La casa de verano | Crítica

Asuntos de familia

Riccardo Scamarcio y Valeria Bruni Tedeschi en una imagen de 'La casa de verano'.

Riccardo Scamarcio y Valeria Bruni Tedeschi en una imagen de 'La casa de verano'.

Valeria Bruni Tedeschi juega a la alta comedia con una naturalidad innata desde aquel debut de Es más fácil para un camello y lo hace casi sin necesidad de salir de su propio universo, de su propia autobiografía familiar (Un castillo en Italia) o de su condición de actriz y cineasta (Actrices).

La casa de verano se abre con una crisis de pareja justo antes de que su personaje, evidente alter ego caricaturizado, acuda a una reunión para pedir fondos para un nuevo filme.

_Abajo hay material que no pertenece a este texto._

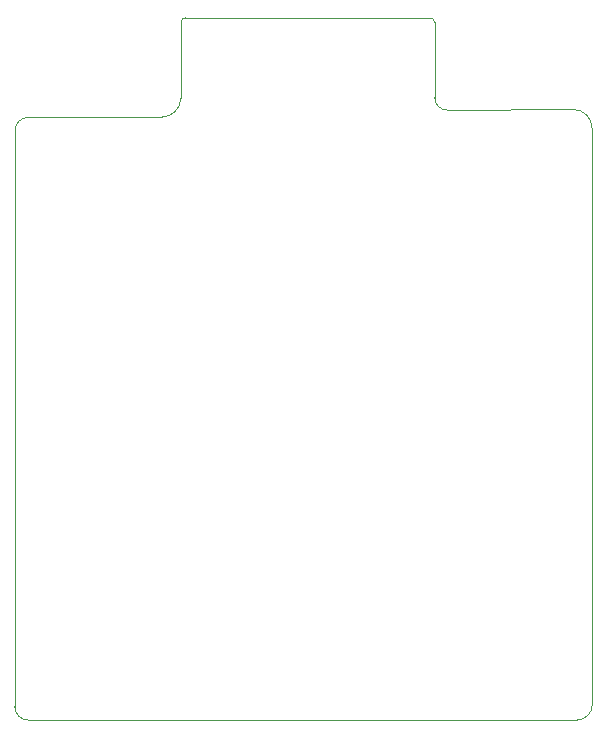
<source format=gbr>
%TF.GenerationSoftware,KiCad,Pcbnew,9.0.2*%
%TF.CreationDate,2025-07-05T23:34:38+05:30*%
%TF.ProjectId,_autosave-esp32devkitclone,5f617574-6f73-4617-9665-2d6573703332,rev?*%
%TF.SameCoordinates,Original*%
%TF.FileFunction,Profile,NP*%
%FSLAX46Y46*%
G04 Gerber Fmt 4.6, Leading zero omitted, Abs format (unit mm)*
G04 Created by KiCad (PCBNEW 9.0.2) date 2025-07-05 23:34:38*
%MOMM*%
%LPD*%
G01*
G04 APERTURE LIST*
%TA.AperFunction,Profile*%
%ADD10C,0.050000*%
%TD*%
G04 APERTURE END LIST*
D10*
X207927832Y-131367832D02*
G75*
G02*
X206637832Y-132657832I-1290032J32D01*
G01*
X207912770Y-82547229D02*
X207927831Y-131367832D01*
X173100000Y-73570000D02*
G75*
G02*
X173470000Y-73200000I370000J0D01*
G01*
X194591882Y-73599951D02*
X194591882Y-79969951D01*
X173100000Y-79990000D02*
G75*
G02*
X171470000Y-81610031I-1630000J10000D01*
G01*
X159059975Y-82740000D02*
G75*
G02*
X160160000Y-81639975I1100025J0D01*
G01*
X194221882Y-73229951D02*
G75*
G02*
X194591849Y-73599951I18J-369949D01*
G01*
X195621882Y-81010000D02*
G75*
G02*
X194591949Y-79969952I18J1030000D01*
G01*
X206332771Y-80967229D02*
G75*
G02*
X207912771Y-82547229I29J-1579971D01*
G01*
X206637832Y-132657831D02*
X160190000Y-132670000D01*
X160190000Y-132670000D02*
G75*
G02*
X159029697Y-131530003I-10300J1150000D01*
G01*
X194221882Y-73229951D02*
X173470000Y-73200000D01*
X171470000Y-81609934D02*
X160160000Y-81639975D01*
X195621882Y-81010002D02*
X206340000Y-80967274D01*
X159060000Y-82740000D02*
X159030484Y-131530003D01*
X173100000Y-73570000D02*
X173100000Y-79990000D01*
M02*

</source>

Lanzado así a su propia puesta en abismo, el cuarto largometraje de la Bruni sigue poniendo a los suyos ante un espejo deformante para observarlos en su indomable excentricidad en la enésima modulación musical de la comedia coral y el enredo catártico capaces de ahuyentar la tragedia familiar en pleno verano en la Costa Azul.

La casa de verano puede verse y disfrutarse también como reescritura de Las reglas del juego de Renoir, como un retrato del arriba y abajo de la alta burguesía decadente y su servicio doméstico, observados desde el relevo equitativo y un cariño transversal que da un mismo protagonismo a unos y otros no sin cierta autocomplacencia.

Y también como una feliz integración de los grandes modos interpretativos de la gran comedia europea, un pas à deux entre la escuela de la Comédie Française que traen Raffaelli, Arditi, Moreau o Lvovsky y el gesticulante modelo italiano de Golino y Scamarcio. Entre ambas, heredera de una y otra, hija, hermana, esposa, madre y mujer maravillosamente viva y sufriente, la Bruni despliega su particular festín histriónico para reservarse una vez más los momentos más abiertamente cómicos de su película.